### Information provided
::::

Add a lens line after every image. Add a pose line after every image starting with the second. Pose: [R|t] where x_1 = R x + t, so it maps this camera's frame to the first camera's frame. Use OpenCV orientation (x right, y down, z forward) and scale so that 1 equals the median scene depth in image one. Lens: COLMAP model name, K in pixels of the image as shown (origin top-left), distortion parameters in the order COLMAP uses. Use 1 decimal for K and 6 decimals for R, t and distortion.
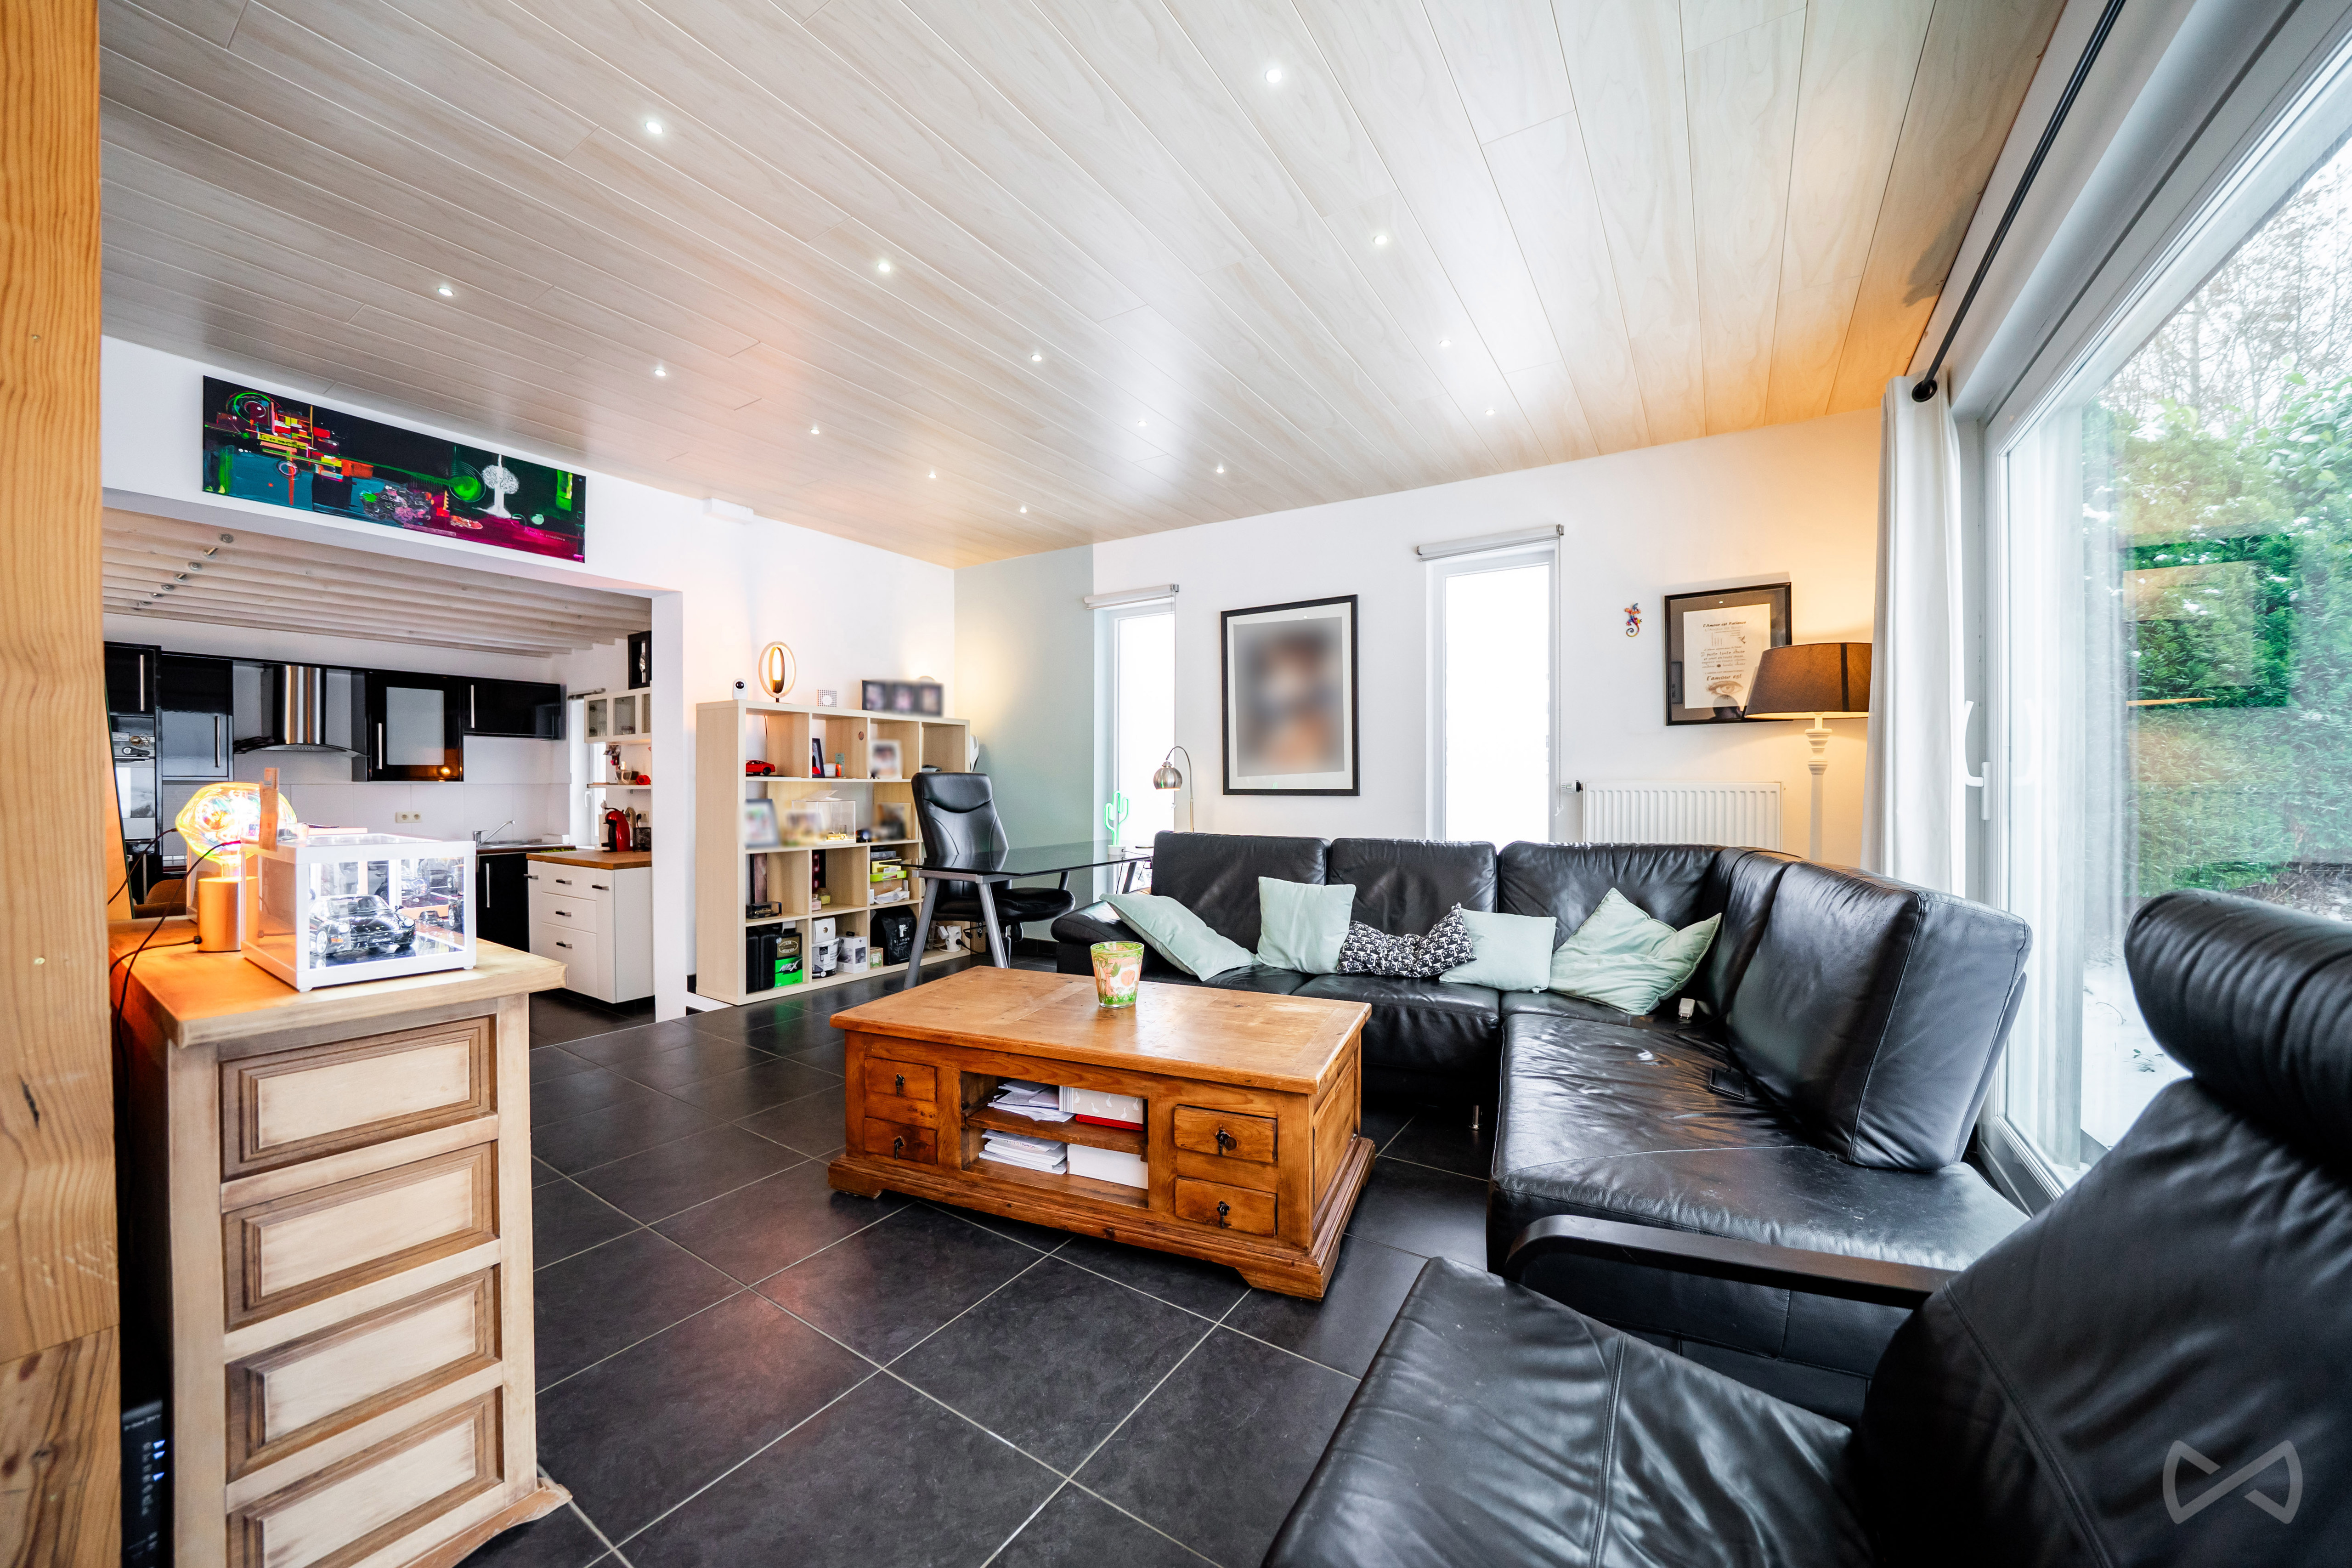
lens RADIAL K [[830.1, 0, 1175.5], [0, 830.1, 781.8], [0, 0, 1]] dist [-0.018491, -0.000083]
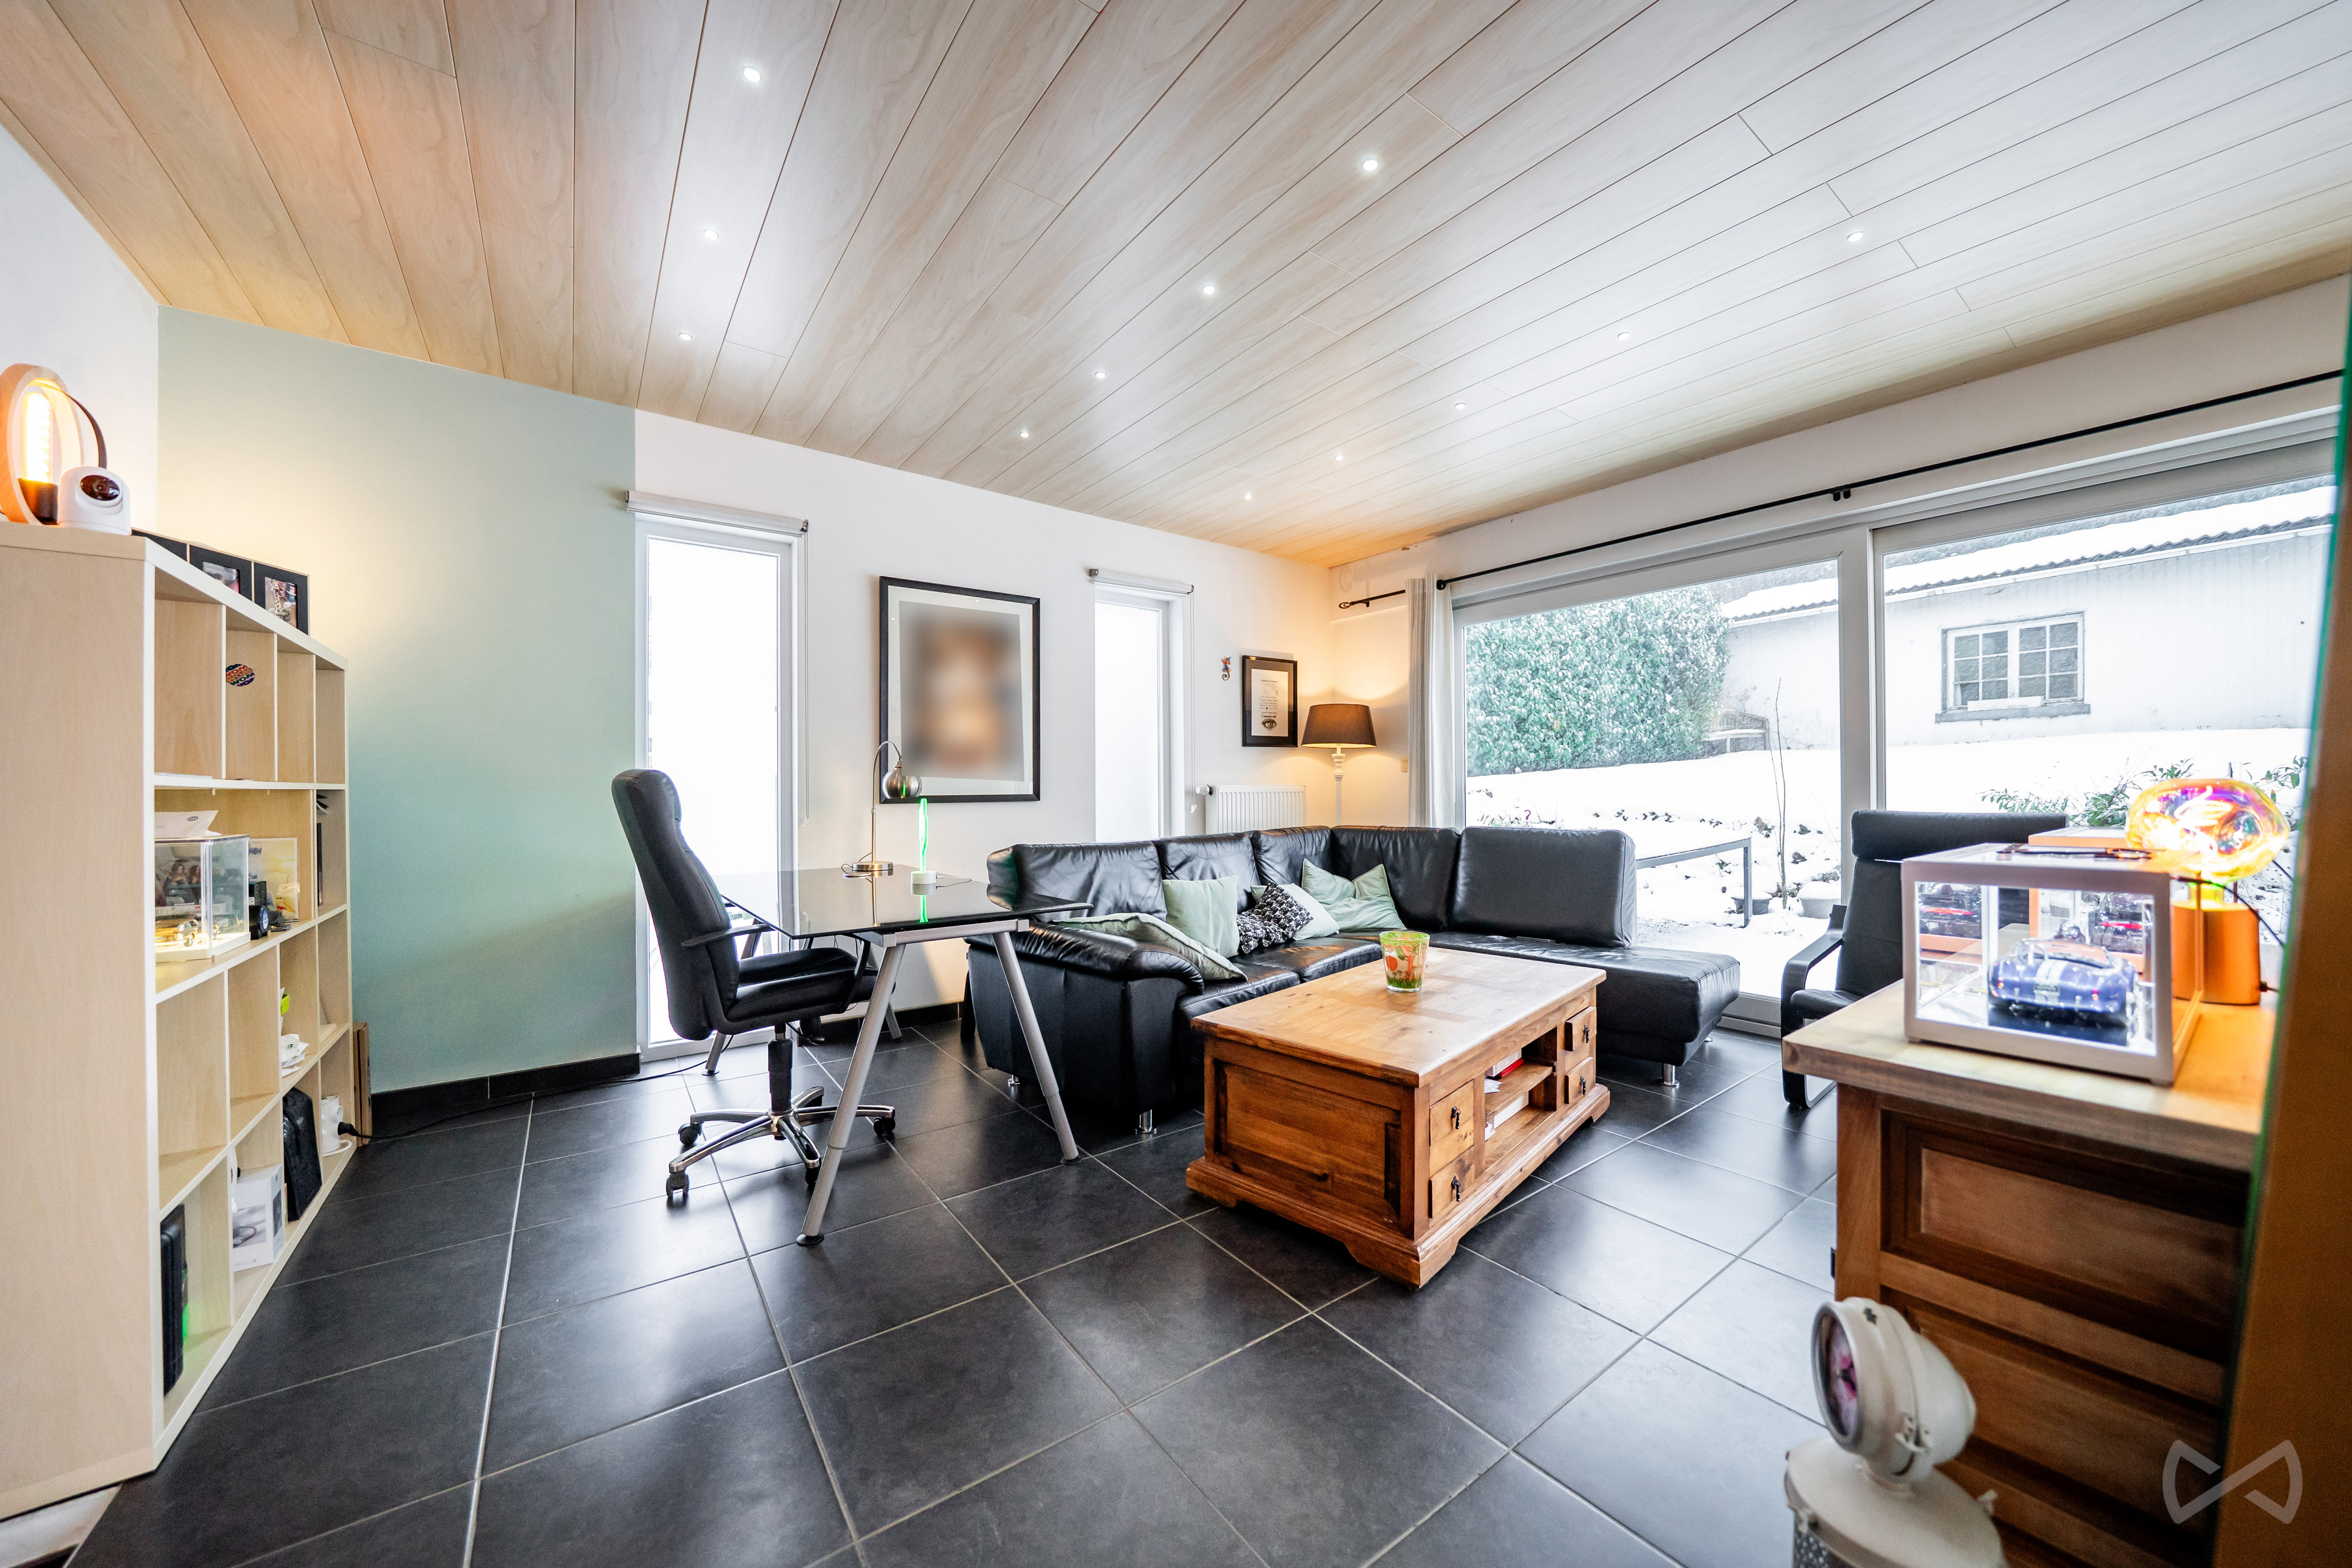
lens RADIAL K [[830.1, 0, 1173.5], [0, 830.1, 786.3], [0, 0, 1]] dist [-0.018491, -0.000083]
pose [[0.366479, 0.000161, 0.930426, -0.670118], [0.006531, 0.999975, -0.002746, 0.002985], [-0.930403, 0.007083, 0.366469, 0.506194]]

::::

### Task directions
Rewrite all of the lines above as a numbered list, skipping any blank lines and leaving out the pictures.

### Solution to this exercise
1. Add a lens line after every image. Add a pose line after every image starting with the second. Pose: [R|t] where x_1 = R x + t, so it maps this camera's frame to the first camera's frame. Use OpenCV orientation (x right, y down, z forward) and scale so that 1 equals the median scene depth in image one. Lens: COLMAP model name, K in pixels of the image as shown (origin top-left), distortion parameters in the order COLMAP uses. Use 1 decimal for K and 6 decimals for R, t and distortion.
2. lens RADIAL K [[830.1, 0, 1175.5], [0, 830.1, 781.8], [0, 0, 1]] dist [-0.018491, -0.000083]
3. lens RADIAL K [[830.1, 0, 1173.5], [0, 830.1, 786.3], [0, 0, 1]] dist [-0.018491, -0.000083]
4. pose [[0.366479, 0.000161, 0.930426, -0.670118], [0.006531, 0.999975, -0.002746, 0.002985], [-0.930403, 0.007083, 0.366469, 0.506194]]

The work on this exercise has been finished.